In the second act, everyone wears costumes similar to those of the previous act, but now in shades of ghostly gray. Going from the overall quiet of the first act to the bustle of a long intermission and then back to theatrical introspection required considerable mental effort. However, once the adjustment was made, it was possible to admire how "impermanence" flowed along.

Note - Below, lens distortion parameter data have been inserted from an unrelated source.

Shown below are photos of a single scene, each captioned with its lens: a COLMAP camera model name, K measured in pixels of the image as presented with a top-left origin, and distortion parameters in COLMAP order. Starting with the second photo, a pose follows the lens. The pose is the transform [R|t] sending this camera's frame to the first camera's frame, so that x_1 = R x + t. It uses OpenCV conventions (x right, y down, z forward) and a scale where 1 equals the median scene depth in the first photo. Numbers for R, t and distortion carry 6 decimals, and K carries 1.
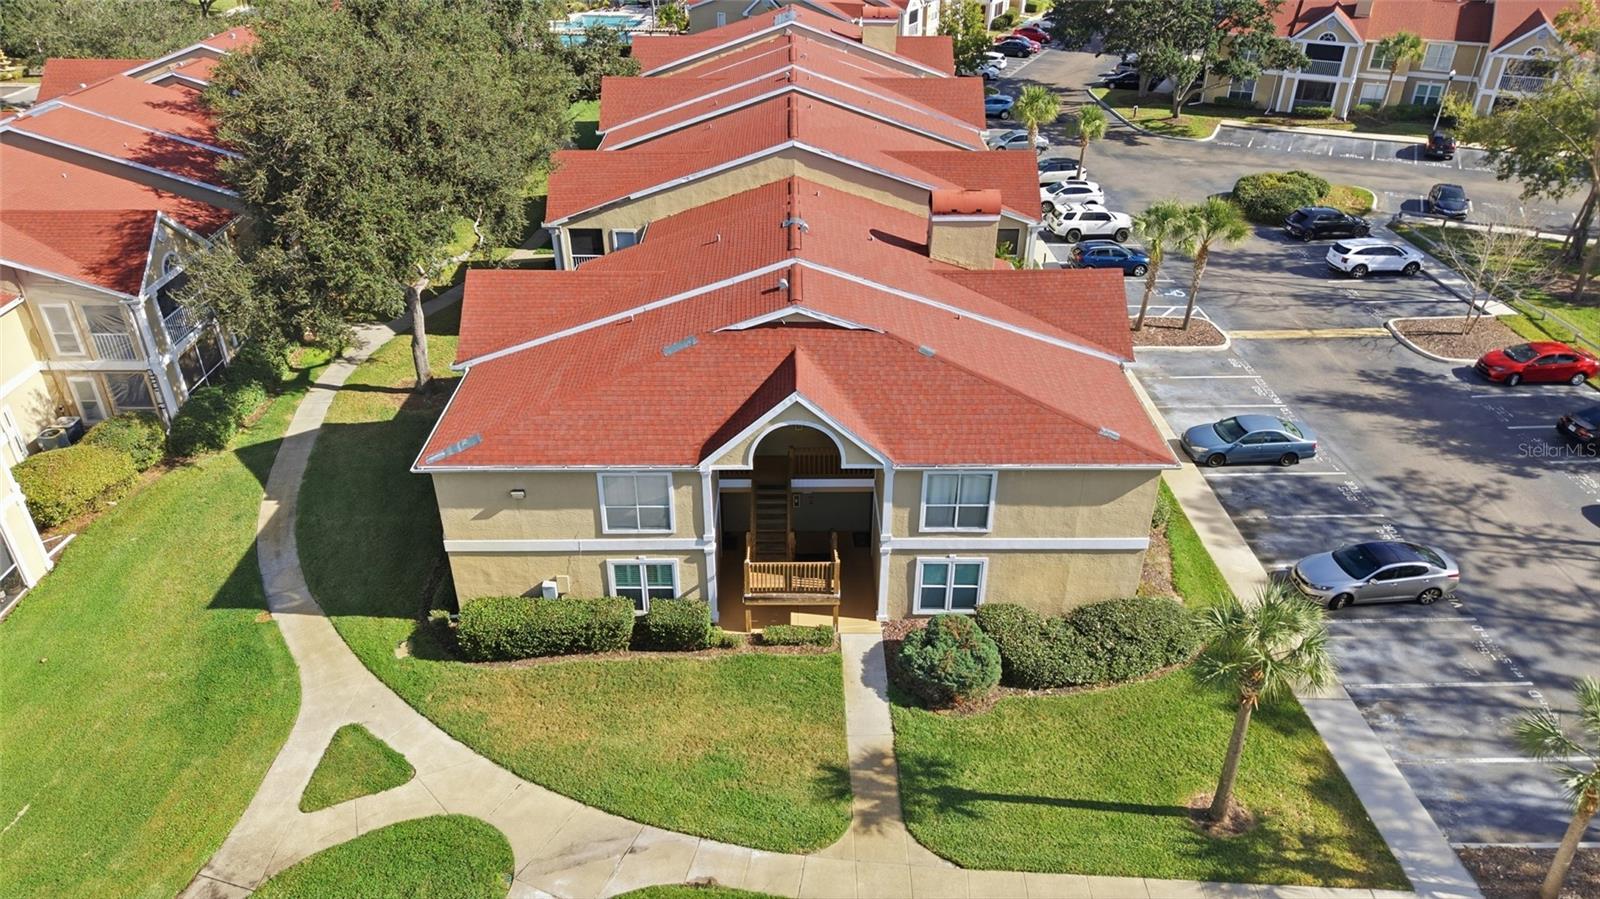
lens RADIAL K [[1056.8, 0, 800.0], [0, 1056.8, 449.5], [0, 0, 1]] dist [0.061898, -0.075928]
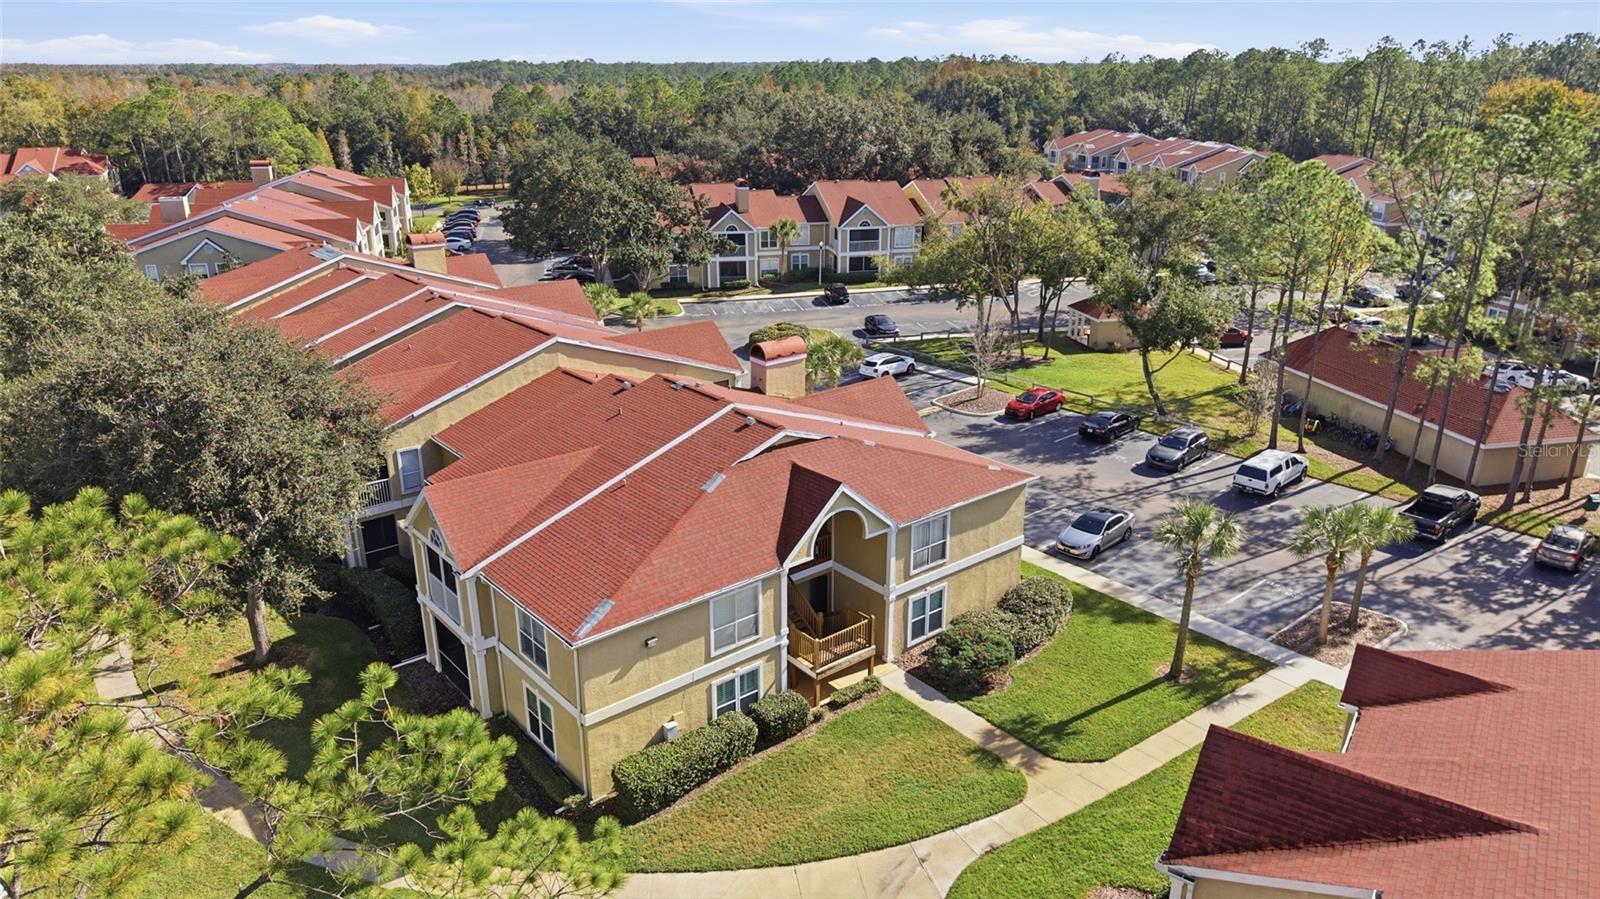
lens RADIAL K [[1056.8, 0, 800.0], [0, 1056.8, 449.5], [0, 0, 1]] dist [0.061898, -0.075928]
pose [[0.775721, -0.215733, 0.593056, -0.713195], [0.324843, 0.942192, -0.082160, -0.005062], [-0.541049, 0.256384, 0.800958, -0.004345]]
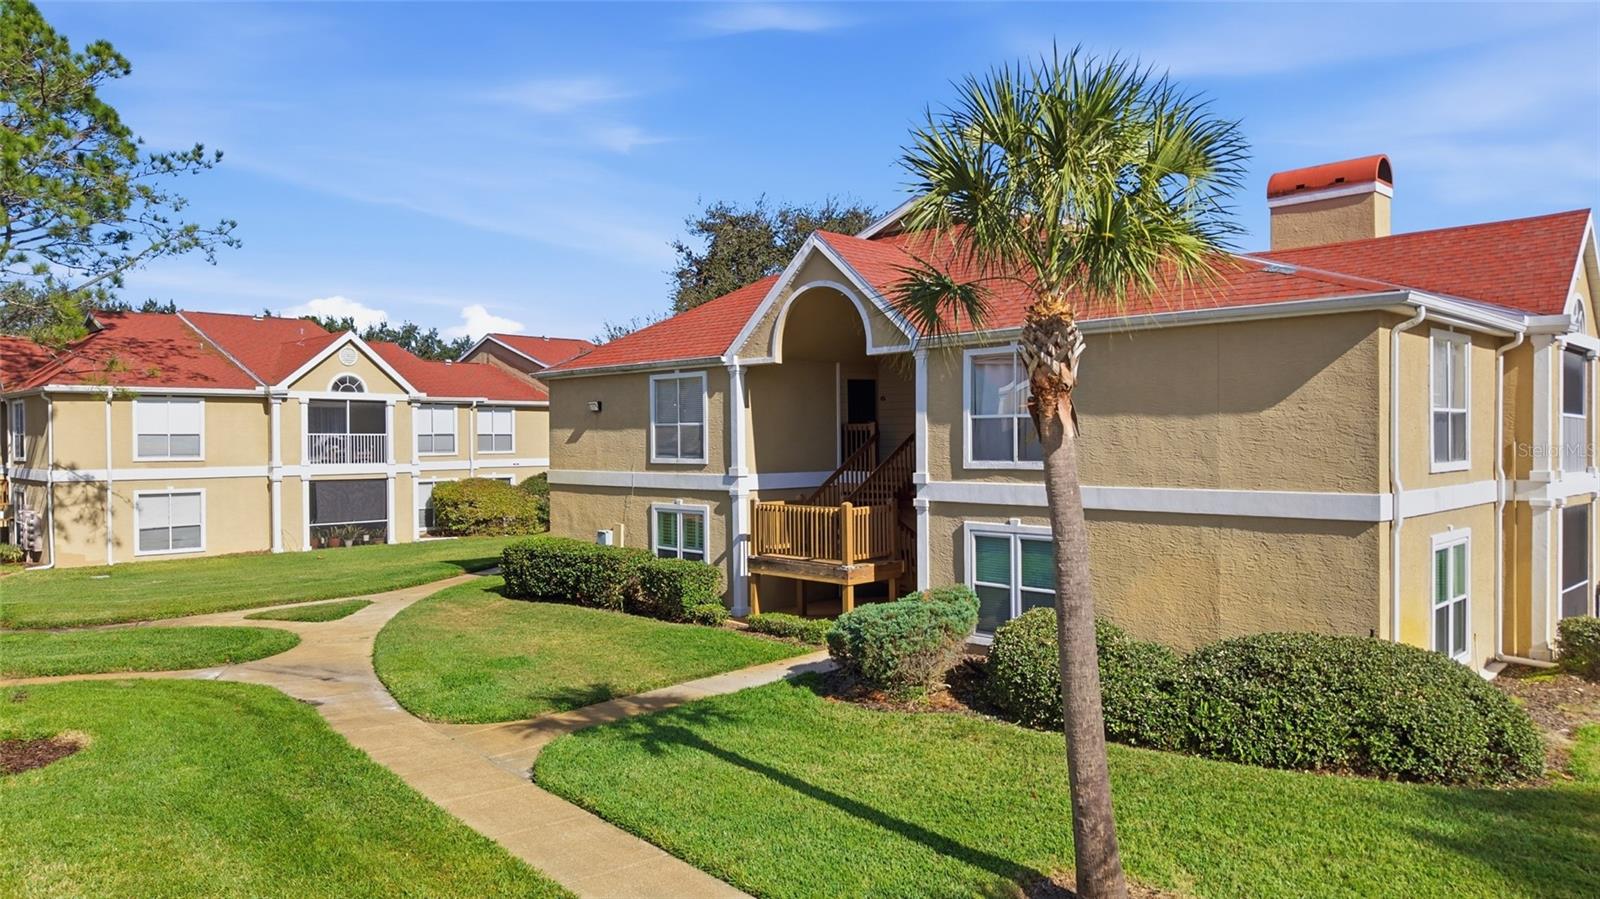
lens RADIAL K [[1056.8, 0, 800.0], [0, 1056.8, 449.5], [0, 0, 1]] dist [0.061898, -0.075928]
pose [[0.697394, -0.000669, -0.716688, 0.474328], [-0.355775, 0.867762, -0.347007, 0.307445], [0.622146, 0.496980, 0.604934, 0.556214]]
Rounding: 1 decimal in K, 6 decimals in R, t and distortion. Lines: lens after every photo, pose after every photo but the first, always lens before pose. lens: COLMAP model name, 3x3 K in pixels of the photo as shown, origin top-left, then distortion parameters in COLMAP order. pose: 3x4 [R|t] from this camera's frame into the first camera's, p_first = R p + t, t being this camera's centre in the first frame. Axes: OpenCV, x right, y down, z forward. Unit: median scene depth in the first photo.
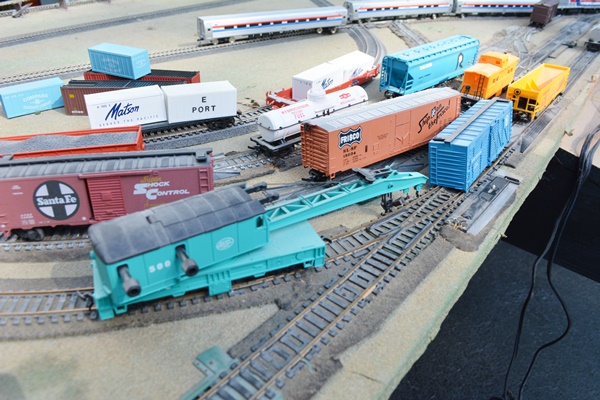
lens RADIAL K [[463.5, 0, 303.1], [0, 463.5, 199.9], [0, 0, 1]] dist [-0.089450, 0.016575]
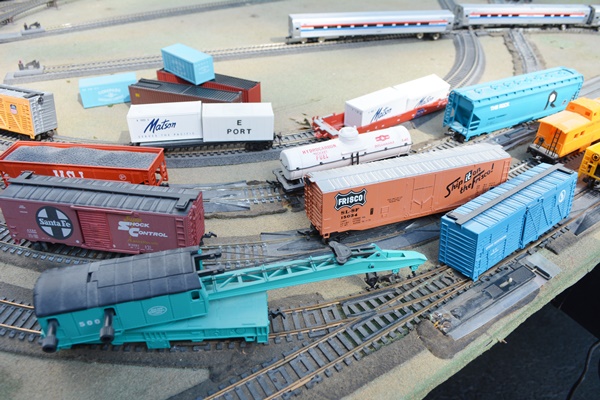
lens RADIAL K [[463.5, 0, 303.1], [0, 463.5, 199.9], [0, 0, 1]] dist [-0.089450, 0.016575]
pose [[0.952196, 0.175913, -0.249755, 0.167782], [-0.159601, 0.983576, 0.084291, -0.136398], [0.260481, -0.040401, 0.964633, 0.051857]]
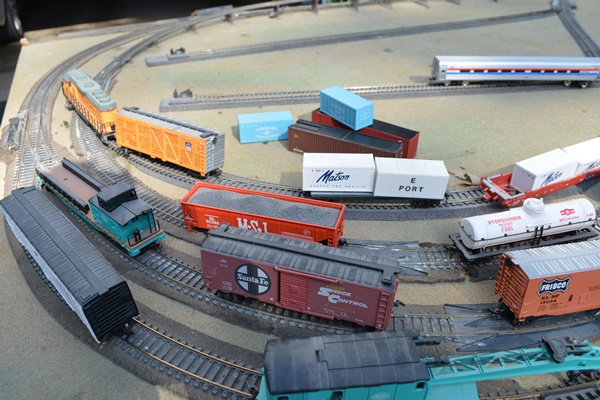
lens RADIAL K [[463.5, 0, 303.1], [0, 463.5, 199.9], [0, 0, 1]] dist [-0.089450, 0.016575]
pose [[0.879165, 0.249282, -0.406113, -0.009300], [-0.233507, 0.968287, 0.088854, -0.179847], [0.415383, 0.016713, 0.909493, 0.000507]]
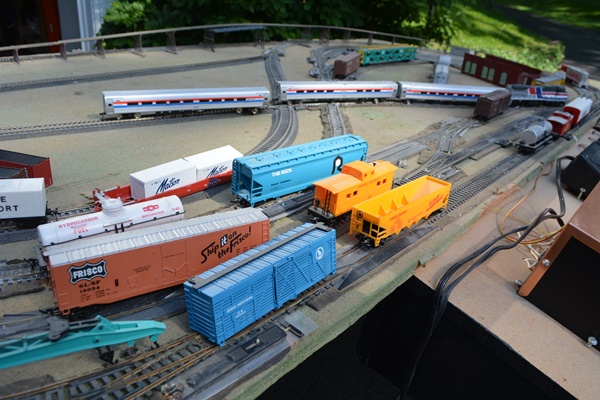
lens RADIAL K [[463.5, 0, 303.1], [0, 463.5, 199.9], [0, 0, 1]] dist [-0.089450, 0.016575]
pose [[0.995426, 0.090907, -0.029360, 0.365361], [-0.093549, 0.989871, -0.106786, -0.150553], [0.019355, 0.109044, 0.993848, 0.081556]]
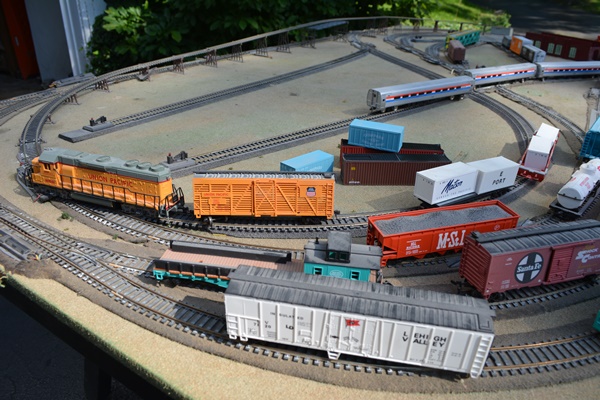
lens RADIAL K [[463.5, 0, 303.1], [0, 463.5, 199.9], [0, 0, 1]] dist [-0.089450, 0.016575]
pose [[0.997249, -0.029841, 0.067855, -0.696487], [0.035737, 0.995532, -0.087401, -0.055029], [-0.064944, 0.089585, 0.993860, -0.124030]]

More video portraits are projected. But whereas the first-act faces looked very much of our time, these people are in costumes from past eras, Monk thereby acknowledging both aging and death. Impressions of transience are also conveyed in other ways, some solemn, some whimsical. There is a processional with swaying and kicking steps. In one scene, after what sounds like a train whistle, an express of a sort roars in: a man on roller skates. And shadows flicker across the back wall
Meredith Monk, Theo Bleckmann, Ellen Fisher, Katie Geissinger, Ching Gonzalez, Bohdan Hilash, John Hollenbeck, Allison Sniffin. Photo by Stephanie Berger A litany is based on phrases introduced by the word "between": for instance, "between the clouds and the night," "between the window and the street," "between the skull and the brain." As phrase follows phrase, people roll across the floor into darkness, and the act concludes with quiet chimes.
Monk's "impermanence" brings to mind some words of Isaac Watts, the 18th-century British hymn writer who once declared, "The busy tribes of flesh and blood, / With all their lives and cares, / Are carried downwards by the flood / And lost in following years. / Time, like an ever-rolling stream, / Bears all its sons away; / They fly forgotten, as a dream / Dies at the opening day."
Monk has contributed her own eloquent meditative theatrical stanzas to this hymn.